Tout est bien qui finit bien, ou presque. Trois mois après la perte du premier booster Super Heavy de nouvelle génération, SpaceX a déclaré avoir validé les correctifs sur son remplaçant, le propulseur B19. Une bonne nouvelle, qui dégage un peu plus la voie vers le 12e vol d’essai du Starship.

Cette fois, ça passe. La méthode « tester, échouer, corriger » de SpaceX vient de faire une nouvelle fois ses preuves, mais cette fois-ci, il y avait de l’enjeu : ne pas trop ralentir le développement de sa fusée géante Starship, alors que son développement ne va pas aussi vite qu’espéré.

Dans un message partagé sur X le 10 février 2026, SpaceX rapporte que les « opérations cryogéniques ont été menées à bien pour la première fois avec un propulseur Super Heavy V3 ». À l’entreprise d’ajouter : « Cette campagne de plusieurs jours a permis de tester les systèmes de propergol repensés du booster ainsi que sa résistance structurelle. »

Pour accompagner cette annonce, SpaceX a mis en ligne une vidéo d’un peu plus de trente secondes et trois photographies du booster érigé sur son banc d’essai. À ce stade, la fusée expérimentale est encore incomplète : il lui manque l’étage supérieur, appelé Starship (comme la fusée). Et ce segment doit aussi passer des tests avant d’être déclaré bon pour le service.

Starship Super Heavy
Le booster. // Source : SpaceX

Les conséquences de l’explosion survenue en novembre s’éloignent

C’est pourtant bien au niveau du premier étage Super Heavy que se situait l’enjeu. La mention explicite de « systèmes de propergol repensés » par SpaceX n’est pas anodine, puisqu’elle fait directement écho à l’incident survenu trois mois plus tôt : le 21 novembre 2025, le booster précédent (B18) connaissait une fin brutale lors d’un test similaire.

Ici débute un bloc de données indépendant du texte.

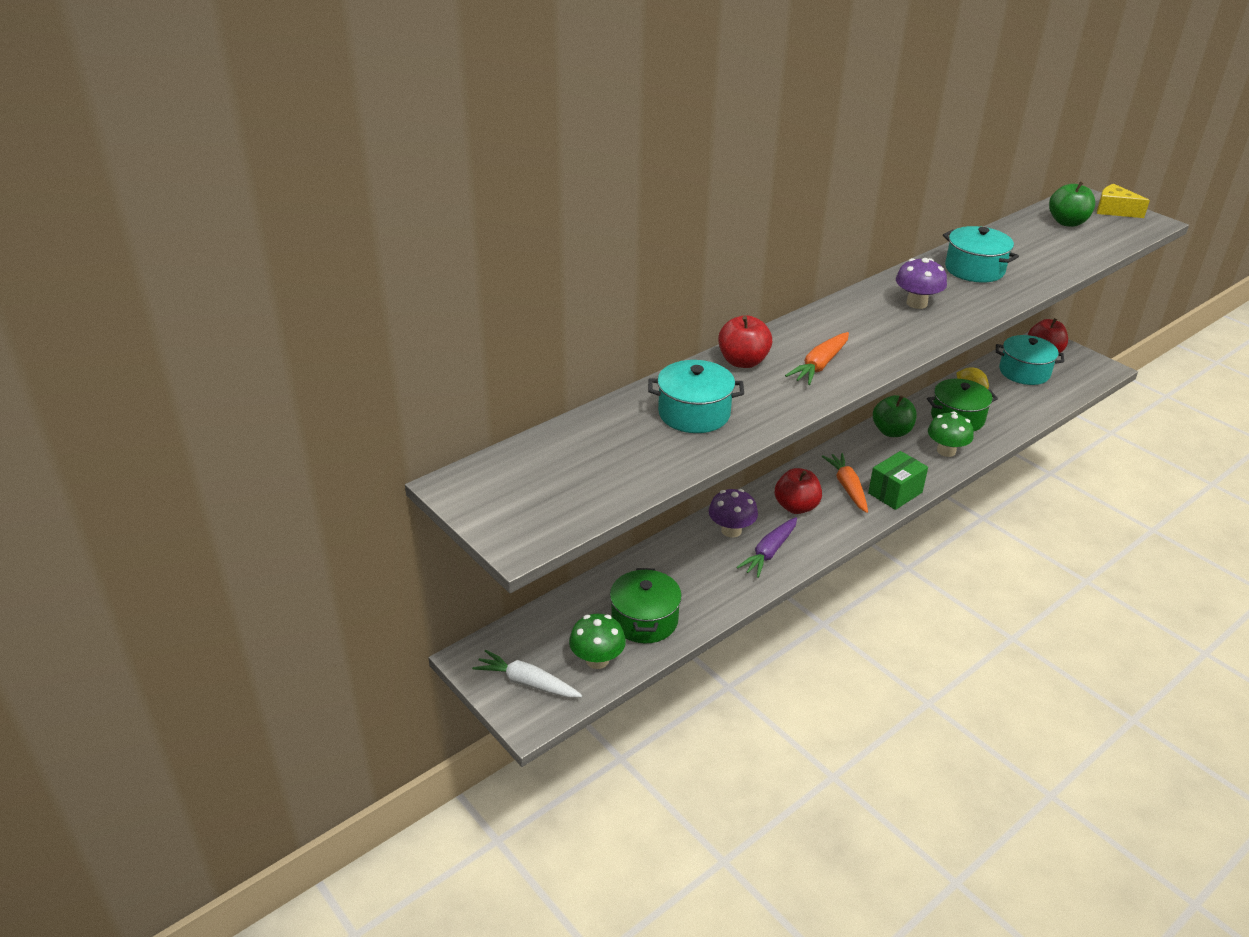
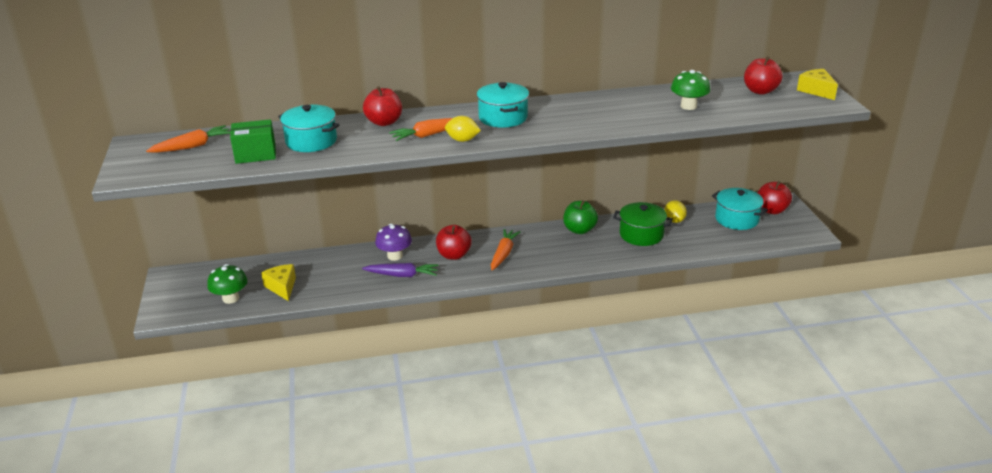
camera: 30 degrees right, 5 degrees down
(527, 682) = (180, 297): white carrot -> none
(549, 465) = (193, 146): none -> orange carrot
(644, 620) = (282, 287): green pot -> yellow cheese
(769, 553) = (402, 275): purple carrot -> purple carrot turned 150 degrees counterclockwise
(866, 362) = (462, 140): none -> yellow lemon
(895, 493) = (533, 266): green box -> green box (255, 154)
(916, 303) = (554, 116): purple mushroom -> none
(946, 451) = (605, 252): green mushroom -> green mushroom (688, 106)
(974, 269) = (632, 105): turquoise pot -> turquoise pot (503, 117)
(1067, 222) = (760, 91): green apple -> red apple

Éventré par une rupture sur le pas de tir, ce booster devenait inutilisable. Cet échec structurel sur le tout premier exemplaire de la génération 3 (V3 ou Block 3) laissait craindre un retard important dans les plans de la société américaine. Mais en validant ces jours-ci la bonne tenue du propulseur B19 face aux fortes pressions cryogéniques, le pire a été écarté.

La procédure organisée en février 2026 vient clore une séquence industrielle qui a eu des allures de sprint pour SpaceX. Au lendemain de l’accident, le groupe s’est retrouvé au pied du mur face à un sacré défi industriel : bâtir en l’espace de quelques semaines un nouveau lanceur géant, là où ce processus s’étale sur des délais plus longs.

Mais le pari a été tenu : fin décembre, l’entreprise confirmait l’assemblage du booster 19, démontrant sa capacité d’absorber une sortie de piste sans trop d’effet sur son calendrier, malgré la perte de l’exemplaire précédent. Le coup d’accélérateur observé en décembre dégage désormais la voie à un prochain test de la fusée à brève échéance.

Cap sur le mois de mars 2026 pour le Vol 12

Maintenant que la structure est validée, le booster B19 va pouvoir passer à l’étape suivante, tout aussi importante : les essais de mises à feu statiques de ses moteurs Raptor 3. Il s’agit ici de simuler les effets du décollage de la fusée, sans jamais quitter le sol. Si cette étape se déroule sans accroc, la voie sera libre pour le lancement.

Le calendrier annoncé par Elon Musk fin janvier 2026 tient donc toujours la route. La date du prochain vol de la fusée géante reste aux alentours de la mi-mars 2026.

Ce 12e vol sera crucial : il doit inaugurer la version « Block 3 » du Starship, plus puissante et plus grande, celle-là même qui devra, à terme, emmener les astronautes sur la Lune pour la mission Artémis III. En réussissant ce test cryogénique, SpaceX se dégage davantage la route pour le test de mars 2026, et adresse au passage un signal rassurant à ses partenaires.